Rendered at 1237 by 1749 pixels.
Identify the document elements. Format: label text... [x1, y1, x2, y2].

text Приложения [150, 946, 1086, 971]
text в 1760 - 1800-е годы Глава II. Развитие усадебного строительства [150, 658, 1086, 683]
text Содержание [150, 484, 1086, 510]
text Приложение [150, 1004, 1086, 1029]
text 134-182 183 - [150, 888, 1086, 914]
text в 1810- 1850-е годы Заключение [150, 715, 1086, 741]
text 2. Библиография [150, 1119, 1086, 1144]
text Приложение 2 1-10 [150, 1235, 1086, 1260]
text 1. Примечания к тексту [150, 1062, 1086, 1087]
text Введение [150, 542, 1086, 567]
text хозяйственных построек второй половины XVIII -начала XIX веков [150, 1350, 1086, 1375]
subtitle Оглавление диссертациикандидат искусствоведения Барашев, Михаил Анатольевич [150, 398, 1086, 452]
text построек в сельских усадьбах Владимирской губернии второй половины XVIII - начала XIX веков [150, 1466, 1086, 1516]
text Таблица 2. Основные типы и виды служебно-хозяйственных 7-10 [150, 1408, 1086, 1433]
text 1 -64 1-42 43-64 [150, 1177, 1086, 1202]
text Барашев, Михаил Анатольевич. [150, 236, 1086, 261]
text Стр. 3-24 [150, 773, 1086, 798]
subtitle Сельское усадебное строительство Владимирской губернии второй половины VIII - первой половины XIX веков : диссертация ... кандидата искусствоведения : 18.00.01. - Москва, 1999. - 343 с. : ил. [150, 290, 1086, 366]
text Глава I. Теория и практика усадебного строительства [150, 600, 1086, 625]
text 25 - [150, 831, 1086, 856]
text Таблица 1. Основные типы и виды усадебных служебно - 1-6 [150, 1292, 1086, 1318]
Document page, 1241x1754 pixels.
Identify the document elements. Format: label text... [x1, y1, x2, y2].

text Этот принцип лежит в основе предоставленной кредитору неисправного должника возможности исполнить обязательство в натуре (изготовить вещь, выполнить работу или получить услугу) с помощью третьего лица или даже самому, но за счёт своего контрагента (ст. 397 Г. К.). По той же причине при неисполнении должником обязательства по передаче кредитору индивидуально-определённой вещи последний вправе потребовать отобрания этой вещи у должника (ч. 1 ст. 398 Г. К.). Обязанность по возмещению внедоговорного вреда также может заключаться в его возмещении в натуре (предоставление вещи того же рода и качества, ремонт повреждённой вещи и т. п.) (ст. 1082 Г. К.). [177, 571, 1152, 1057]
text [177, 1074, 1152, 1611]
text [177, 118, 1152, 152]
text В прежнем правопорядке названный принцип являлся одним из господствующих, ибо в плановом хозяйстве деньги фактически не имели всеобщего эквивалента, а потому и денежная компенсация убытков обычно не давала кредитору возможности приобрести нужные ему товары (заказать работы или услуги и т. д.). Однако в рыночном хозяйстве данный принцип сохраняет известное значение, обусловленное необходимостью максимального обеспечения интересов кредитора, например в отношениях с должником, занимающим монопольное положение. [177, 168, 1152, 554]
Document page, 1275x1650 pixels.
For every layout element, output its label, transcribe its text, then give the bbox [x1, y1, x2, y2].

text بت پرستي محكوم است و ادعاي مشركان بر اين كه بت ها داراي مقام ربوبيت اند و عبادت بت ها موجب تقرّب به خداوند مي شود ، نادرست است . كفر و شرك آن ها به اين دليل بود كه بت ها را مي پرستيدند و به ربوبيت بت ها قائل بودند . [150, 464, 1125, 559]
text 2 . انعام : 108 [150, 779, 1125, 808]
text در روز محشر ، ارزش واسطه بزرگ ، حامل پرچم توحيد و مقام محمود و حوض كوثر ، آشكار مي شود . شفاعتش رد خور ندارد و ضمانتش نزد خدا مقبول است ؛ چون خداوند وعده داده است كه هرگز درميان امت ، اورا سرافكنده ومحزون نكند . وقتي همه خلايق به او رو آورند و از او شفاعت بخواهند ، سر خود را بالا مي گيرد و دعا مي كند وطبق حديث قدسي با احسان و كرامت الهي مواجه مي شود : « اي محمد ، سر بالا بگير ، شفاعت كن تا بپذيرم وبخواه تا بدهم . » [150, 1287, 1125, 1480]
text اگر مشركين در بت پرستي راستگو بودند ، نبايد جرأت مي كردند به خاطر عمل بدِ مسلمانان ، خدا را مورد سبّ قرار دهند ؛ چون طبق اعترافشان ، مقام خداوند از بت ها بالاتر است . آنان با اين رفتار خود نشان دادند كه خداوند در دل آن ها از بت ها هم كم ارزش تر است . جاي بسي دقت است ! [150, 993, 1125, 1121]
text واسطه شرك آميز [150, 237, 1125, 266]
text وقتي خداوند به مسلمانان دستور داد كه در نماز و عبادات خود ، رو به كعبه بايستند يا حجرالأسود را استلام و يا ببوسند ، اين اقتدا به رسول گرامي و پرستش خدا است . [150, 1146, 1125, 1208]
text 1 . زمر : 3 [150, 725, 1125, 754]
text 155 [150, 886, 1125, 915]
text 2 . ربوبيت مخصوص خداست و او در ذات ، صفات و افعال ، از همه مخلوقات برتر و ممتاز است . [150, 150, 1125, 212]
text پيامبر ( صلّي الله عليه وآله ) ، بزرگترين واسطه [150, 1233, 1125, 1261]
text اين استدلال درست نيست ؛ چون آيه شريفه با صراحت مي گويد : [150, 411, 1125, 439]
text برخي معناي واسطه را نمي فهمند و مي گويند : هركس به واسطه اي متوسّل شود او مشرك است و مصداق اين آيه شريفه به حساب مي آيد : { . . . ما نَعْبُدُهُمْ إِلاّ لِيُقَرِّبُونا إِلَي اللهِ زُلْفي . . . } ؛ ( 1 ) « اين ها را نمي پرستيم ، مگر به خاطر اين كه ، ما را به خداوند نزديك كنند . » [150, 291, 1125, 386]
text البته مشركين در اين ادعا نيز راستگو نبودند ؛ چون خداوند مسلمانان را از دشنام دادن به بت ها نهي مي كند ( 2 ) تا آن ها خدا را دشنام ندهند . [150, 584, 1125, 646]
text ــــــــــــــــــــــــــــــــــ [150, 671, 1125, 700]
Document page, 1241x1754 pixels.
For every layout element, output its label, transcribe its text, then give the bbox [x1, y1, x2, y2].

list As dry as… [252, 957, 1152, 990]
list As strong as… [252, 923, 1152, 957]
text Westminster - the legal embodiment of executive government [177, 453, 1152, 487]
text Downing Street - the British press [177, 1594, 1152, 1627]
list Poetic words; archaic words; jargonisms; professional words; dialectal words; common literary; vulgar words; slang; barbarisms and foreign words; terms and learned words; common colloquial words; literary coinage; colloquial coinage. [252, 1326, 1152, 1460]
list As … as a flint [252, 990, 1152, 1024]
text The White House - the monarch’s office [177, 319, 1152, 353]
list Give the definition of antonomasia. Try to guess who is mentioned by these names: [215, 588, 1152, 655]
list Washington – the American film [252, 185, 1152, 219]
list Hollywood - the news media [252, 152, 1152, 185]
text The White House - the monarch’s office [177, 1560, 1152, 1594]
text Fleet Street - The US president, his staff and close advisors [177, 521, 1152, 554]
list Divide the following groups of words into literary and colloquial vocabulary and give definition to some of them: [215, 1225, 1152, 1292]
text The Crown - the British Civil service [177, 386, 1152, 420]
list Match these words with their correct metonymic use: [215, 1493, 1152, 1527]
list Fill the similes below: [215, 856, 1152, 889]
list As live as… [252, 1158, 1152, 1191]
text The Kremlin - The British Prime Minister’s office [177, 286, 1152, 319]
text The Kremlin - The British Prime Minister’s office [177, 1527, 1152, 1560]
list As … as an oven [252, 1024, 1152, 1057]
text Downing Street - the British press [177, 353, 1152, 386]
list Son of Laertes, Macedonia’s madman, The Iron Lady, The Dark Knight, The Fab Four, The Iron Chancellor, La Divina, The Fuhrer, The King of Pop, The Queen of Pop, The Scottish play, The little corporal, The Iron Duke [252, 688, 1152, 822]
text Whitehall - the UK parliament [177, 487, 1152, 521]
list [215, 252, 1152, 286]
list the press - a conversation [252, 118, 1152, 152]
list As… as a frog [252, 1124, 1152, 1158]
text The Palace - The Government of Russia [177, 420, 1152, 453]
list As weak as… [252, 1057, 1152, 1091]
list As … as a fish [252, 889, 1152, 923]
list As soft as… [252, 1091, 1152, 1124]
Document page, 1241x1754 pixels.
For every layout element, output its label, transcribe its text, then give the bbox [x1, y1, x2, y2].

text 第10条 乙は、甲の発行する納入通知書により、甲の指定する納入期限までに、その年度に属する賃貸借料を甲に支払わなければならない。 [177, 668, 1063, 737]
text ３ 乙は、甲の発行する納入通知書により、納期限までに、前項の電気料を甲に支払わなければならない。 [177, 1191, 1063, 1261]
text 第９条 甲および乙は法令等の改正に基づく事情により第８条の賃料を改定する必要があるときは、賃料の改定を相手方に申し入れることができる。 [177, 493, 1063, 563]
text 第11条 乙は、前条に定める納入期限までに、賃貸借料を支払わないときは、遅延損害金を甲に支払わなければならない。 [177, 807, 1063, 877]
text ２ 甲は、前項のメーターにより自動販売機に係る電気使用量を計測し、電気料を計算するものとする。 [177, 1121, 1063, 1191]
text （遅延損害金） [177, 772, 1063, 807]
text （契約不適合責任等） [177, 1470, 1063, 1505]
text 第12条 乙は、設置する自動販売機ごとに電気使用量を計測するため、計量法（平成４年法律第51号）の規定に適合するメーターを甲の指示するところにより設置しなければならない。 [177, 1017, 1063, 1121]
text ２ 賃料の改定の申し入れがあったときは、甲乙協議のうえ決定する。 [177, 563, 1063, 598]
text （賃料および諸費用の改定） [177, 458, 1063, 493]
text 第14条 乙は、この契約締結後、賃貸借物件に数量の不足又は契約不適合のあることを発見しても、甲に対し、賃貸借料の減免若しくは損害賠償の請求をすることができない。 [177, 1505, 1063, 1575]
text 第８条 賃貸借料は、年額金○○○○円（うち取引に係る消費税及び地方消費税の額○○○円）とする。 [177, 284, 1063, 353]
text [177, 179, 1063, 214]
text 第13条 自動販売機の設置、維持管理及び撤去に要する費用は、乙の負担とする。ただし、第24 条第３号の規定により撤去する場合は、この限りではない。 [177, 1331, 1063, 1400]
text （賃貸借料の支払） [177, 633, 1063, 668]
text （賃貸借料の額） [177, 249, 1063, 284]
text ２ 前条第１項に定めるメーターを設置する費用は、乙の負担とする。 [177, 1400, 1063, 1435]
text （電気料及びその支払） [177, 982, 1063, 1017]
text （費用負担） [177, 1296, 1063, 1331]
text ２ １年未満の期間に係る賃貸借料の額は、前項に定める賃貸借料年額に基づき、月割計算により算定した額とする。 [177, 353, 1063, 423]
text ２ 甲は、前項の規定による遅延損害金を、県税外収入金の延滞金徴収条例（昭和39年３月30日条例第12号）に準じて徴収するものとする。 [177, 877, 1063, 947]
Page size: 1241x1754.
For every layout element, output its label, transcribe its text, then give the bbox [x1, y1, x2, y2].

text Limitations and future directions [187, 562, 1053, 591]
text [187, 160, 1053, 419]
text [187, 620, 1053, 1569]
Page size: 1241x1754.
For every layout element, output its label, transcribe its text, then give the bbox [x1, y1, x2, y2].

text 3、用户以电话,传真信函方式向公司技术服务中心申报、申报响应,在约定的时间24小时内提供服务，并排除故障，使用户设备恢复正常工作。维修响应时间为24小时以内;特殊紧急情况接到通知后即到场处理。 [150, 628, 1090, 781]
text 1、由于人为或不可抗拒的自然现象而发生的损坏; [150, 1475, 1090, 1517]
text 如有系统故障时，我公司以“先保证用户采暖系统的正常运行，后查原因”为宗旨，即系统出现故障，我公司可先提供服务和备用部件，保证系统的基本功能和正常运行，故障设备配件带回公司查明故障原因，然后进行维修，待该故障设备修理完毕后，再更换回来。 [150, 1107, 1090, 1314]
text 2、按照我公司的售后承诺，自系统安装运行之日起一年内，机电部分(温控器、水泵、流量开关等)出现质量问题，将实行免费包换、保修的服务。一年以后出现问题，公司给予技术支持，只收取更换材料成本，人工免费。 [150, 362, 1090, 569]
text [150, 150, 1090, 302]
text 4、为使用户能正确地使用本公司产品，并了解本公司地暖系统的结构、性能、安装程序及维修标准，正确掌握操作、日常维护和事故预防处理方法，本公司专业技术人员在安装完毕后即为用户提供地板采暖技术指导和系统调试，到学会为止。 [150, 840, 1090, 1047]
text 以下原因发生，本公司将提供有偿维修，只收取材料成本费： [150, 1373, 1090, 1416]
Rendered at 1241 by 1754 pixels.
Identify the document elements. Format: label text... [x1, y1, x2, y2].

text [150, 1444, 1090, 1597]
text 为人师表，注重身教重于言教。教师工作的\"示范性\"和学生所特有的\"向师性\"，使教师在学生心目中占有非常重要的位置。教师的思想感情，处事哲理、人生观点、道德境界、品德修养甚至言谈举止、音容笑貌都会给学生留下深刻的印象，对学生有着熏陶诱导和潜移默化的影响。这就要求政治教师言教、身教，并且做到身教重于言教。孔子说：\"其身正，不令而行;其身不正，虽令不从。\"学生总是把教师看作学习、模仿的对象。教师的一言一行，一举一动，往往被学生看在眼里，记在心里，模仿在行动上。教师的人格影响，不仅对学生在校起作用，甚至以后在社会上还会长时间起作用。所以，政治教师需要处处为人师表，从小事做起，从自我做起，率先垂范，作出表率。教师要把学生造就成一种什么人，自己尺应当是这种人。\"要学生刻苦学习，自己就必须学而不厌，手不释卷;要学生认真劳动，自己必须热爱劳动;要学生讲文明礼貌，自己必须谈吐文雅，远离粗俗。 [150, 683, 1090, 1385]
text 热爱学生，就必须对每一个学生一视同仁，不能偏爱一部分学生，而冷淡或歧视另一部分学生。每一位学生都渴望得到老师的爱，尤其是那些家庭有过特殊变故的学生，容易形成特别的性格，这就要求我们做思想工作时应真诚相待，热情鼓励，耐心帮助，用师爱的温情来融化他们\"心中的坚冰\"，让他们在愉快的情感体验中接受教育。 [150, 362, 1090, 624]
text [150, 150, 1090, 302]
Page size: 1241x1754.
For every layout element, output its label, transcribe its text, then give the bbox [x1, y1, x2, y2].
################
_Task requirements_. Which lines of the material contain the string "Street"? List each of them.

_Answer to this exercise_.
text Downing Street - the British press [177, 1594, 1152, 1627]
text Fleet Street - The US president, his staff and close advisors [177, 521, 1152, 554]
text Downing Street - the British press [177, 353, 1152, 386]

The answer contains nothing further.